Stored dataset items
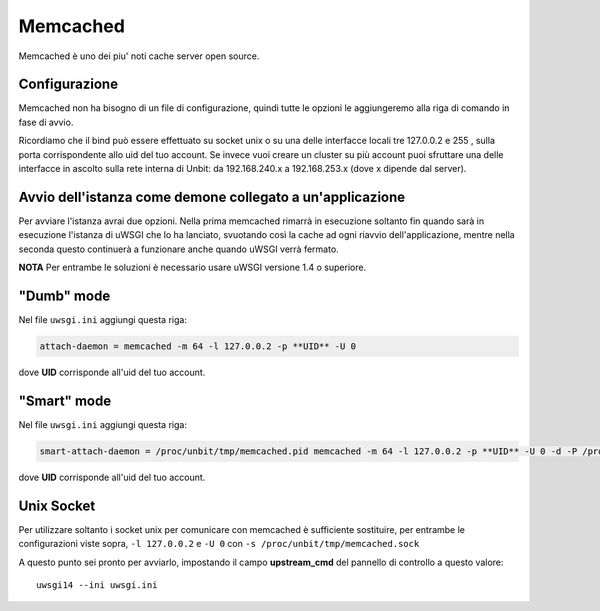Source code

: ---------
Memcached
---------

Memcached è uno dei piu' noti cache server open source.

Configurazione
--------------

Memcached non ha bisogno di un file di configurazione, quindi tutte le opzioni le aggiungeremo alla riga di comando in fase di avvio.

Ricordiamo che il bind può essere effettuato su socket unix o su una delle interfacce locali tre 127.0.0.2 e 255 , sulla porta corrispondente allo uid del tuo account. Se invece vuoi creare un cluster su più account puoi sfruttare una delle interfacce in ascolto sulla rete interna di Unbit: da 192.168.240.x a 192.168.253.x (dove x dipende dal server).

Avvio dell'istanza come demone collegato a un'applicazione
----------------------------------------------------------

Per avviare l'istanza avrai due opzioni. Nella prima memcached rimarrà in esecuzione soltanto fin quando sarà in esecuzione l'istanza di uWSGI che lo ha lanciato, svuotando così la cache ad ogni riavvio dell'applicazione, mentre nella seconda questo continuerà a funzionare anche quando uWSGI verrà fermato.

**NOTA** Per entrambe le soluzioni è necessario usare uWSGI versione 1.4 o superiore.

"Dumb" mode
-----------

Nel file ``uwsgi.ini`` aggiungi questa riga:

.. code-block:: ini

    attach-daemon = memcached -m 64 -l 127.0.0.2 -p **UID** -U 0

dove **UID** corrisponde all'uid del tuo account.

"Smart" mode
------------

Nel file ``uwsgi.ini`` aggiungi questa riga:

.. code-block:: ini

    smart-attach-daemon = /proc/unbit/tmp/memcached.pid memcached -m 64 -l 127.0.0.2 -p **UID** -U 0 -d -P /proc/unbit/tmp/memcached.pid

dove **UID** corrisponde all'uid del tuo account.

Unix Socket
-----------
Per utilizzare soltanto i socket unix per comunicare con memcached è sufficiente sostituire, per entrambe le configurazioni viste sopra, ``-l 127.0.0.2`` e ``-U 0`` con ``-s /proc/unbit/tmp/memcached.sock``

A questo punto sei pronto per avviarlo, impostando il campo **upstream_cmd** del pannello di controllo a questo valore:

.. parsed-literal::
    uwsgi14 --ini uwsgi.ini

- **ABOUT THIS TASK**: Repeat only the lines between the start of the data and the line with "Memcached non ha", including those two lines, and skip the pictures.

- **OUTPUT FOR THIS EXERCISE**:
Source code

: ---------
Memcached
---------

Memcached è uno dei piu' noti cache server open source.

Configurazione
--------------

Memcached non ha bisogno di un file di configurazione, quindi tutte le opzioni le aggiungeremo alla riga di comando in fase di avvio.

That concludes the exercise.